At some point we lost consciousness.

When I woke up, my parents were looking down on me with a combination of anger and concern. I was lying on the road of Sycamore Avenue, and I could see my friends nearby. People, in some cases their parents, were talking to them softly. The naked man was nowhere to be seen.

My parents explained that they had headed out towards the lights and sounds, terrified that, somehow, it was responsible for my absence. My Dad had brought the car, and he told me to get in it so he could take me to the hospital, to ensure that I hadn’t hurt myself. As we approached the car, someone shouted ‘Good Lord!’

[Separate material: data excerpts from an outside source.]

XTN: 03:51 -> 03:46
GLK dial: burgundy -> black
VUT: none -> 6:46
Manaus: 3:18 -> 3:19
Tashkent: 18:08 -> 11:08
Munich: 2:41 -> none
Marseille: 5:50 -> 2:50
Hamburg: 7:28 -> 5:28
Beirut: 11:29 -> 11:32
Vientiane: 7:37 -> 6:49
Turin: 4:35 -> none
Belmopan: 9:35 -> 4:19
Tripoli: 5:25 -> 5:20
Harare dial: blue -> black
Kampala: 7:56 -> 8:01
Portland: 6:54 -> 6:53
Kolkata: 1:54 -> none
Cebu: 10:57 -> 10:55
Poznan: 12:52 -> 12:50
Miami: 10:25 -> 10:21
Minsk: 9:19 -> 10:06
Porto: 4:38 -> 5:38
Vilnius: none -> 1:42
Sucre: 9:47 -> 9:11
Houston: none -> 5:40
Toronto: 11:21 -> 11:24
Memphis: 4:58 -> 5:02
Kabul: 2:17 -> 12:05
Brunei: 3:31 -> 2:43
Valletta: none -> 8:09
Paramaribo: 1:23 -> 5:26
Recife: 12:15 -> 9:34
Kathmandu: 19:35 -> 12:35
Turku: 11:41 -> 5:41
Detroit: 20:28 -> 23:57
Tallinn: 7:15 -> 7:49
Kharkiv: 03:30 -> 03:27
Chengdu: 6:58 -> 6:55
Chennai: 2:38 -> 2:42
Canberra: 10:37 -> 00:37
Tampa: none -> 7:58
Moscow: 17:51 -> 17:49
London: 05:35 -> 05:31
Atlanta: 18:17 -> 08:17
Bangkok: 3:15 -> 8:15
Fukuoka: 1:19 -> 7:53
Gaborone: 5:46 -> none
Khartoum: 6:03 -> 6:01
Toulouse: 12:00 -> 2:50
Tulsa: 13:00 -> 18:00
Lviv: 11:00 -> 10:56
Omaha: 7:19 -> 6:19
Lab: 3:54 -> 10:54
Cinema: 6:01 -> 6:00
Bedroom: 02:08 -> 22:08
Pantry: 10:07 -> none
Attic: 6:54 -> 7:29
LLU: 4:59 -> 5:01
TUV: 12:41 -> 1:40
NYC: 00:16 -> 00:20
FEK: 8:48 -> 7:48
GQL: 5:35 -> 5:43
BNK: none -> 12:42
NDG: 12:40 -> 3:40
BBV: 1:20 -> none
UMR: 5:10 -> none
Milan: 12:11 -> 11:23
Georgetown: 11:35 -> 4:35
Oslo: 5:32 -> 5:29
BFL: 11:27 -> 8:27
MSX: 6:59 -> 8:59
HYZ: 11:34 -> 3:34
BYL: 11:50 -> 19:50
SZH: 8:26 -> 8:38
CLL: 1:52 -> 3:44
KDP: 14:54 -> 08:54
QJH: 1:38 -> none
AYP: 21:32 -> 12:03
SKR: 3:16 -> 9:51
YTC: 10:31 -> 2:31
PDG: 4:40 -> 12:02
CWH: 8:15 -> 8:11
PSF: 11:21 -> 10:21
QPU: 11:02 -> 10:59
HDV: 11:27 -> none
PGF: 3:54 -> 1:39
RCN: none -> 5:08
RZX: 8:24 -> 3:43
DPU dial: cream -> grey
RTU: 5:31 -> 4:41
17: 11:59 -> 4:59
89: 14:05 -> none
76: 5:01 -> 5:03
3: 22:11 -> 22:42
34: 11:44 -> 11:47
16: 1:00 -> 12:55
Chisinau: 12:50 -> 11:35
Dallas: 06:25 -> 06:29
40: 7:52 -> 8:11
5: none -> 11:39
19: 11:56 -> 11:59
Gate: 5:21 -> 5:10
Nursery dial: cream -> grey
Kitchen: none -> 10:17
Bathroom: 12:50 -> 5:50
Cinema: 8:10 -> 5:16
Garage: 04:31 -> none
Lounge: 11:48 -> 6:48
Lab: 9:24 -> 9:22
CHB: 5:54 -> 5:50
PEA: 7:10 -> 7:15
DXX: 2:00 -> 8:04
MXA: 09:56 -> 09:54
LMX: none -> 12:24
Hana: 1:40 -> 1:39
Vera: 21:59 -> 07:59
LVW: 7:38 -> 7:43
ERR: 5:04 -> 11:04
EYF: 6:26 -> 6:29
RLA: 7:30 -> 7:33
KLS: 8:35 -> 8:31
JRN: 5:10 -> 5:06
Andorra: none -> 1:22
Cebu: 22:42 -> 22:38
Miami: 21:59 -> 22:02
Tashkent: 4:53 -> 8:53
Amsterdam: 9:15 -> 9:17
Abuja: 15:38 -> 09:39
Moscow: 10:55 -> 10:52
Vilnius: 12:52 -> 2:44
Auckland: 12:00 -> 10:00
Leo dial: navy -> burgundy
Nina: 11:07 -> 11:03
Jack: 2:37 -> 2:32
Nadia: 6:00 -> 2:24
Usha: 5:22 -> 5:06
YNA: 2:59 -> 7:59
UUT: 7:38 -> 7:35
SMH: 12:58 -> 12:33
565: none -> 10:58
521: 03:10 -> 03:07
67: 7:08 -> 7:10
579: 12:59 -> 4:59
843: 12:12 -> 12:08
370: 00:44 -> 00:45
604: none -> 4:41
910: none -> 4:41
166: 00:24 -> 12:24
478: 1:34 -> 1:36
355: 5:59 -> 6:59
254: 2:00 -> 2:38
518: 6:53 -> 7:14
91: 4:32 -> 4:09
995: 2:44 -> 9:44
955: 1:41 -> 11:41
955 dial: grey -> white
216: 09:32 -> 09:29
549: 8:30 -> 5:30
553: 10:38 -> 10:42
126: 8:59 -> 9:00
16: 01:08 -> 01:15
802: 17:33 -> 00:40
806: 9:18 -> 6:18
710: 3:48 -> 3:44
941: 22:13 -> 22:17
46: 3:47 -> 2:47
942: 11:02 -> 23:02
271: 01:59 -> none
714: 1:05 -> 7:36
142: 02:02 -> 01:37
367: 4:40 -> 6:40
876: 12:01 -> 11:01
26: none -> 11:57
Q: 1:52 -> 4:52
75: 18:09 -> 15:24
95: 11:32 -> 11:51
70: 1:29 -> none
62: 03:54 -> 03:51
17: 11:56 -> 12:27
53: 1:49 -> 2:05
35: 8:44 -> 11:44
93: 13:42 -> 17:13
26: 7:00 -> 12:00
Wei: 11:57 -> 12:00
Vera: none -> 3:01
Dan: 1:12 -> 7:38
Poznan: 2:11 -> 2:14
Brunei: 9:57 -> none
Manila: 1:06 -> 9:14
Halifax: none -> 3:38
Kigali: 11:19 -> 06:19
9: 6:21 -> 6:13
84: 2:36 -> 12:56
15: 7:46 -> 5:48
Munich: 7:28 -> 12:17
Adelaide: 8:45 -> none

We looked over, and saw that, all over Sycamore Avenue, a rain of ghostly filaments was descending. They settled on the houses, the streetlights, the road, the pavement, and the people, who tore them off in terror. We jumped in the car and fled as quickly as we could. This bizarre rain was entirely concentrated on Sycamore Avenue, not spreading any further. I learnt later that it continued until daybreak, the sun’s light dissolving the strands into nothingness.

The people who had been touched by it were said to have been profoundly, inwardly altered by it. They would report dissociative episodes, depression, anxiety, even hallucinations and, in extreme situations, suicide.

This included my friends, who did not manage to escape untouched. Today only one of them is left.
The people of Sycamore Avenue who had stayed indoors and watched the spectacle through their windows, and thus had avoided contact with the rain of filaments, became quiet, meek, avoiding visitors and rarely venturing outdoors. Although none of them experienced symptoms as strong as those who were touched physically, none of them were the same again, and all drifted away from Newdean.

The man was never identified. No one was reported missing, and the descriptions we gave to the police were too vague.

I myself was not left unscathed. I have been receiving mental health support ever since, in all the endless and fruitless varieties available. None of it has eased my persistent anxiety, nor my bouts of depression.


And I can still not bring myself to venture outside at night.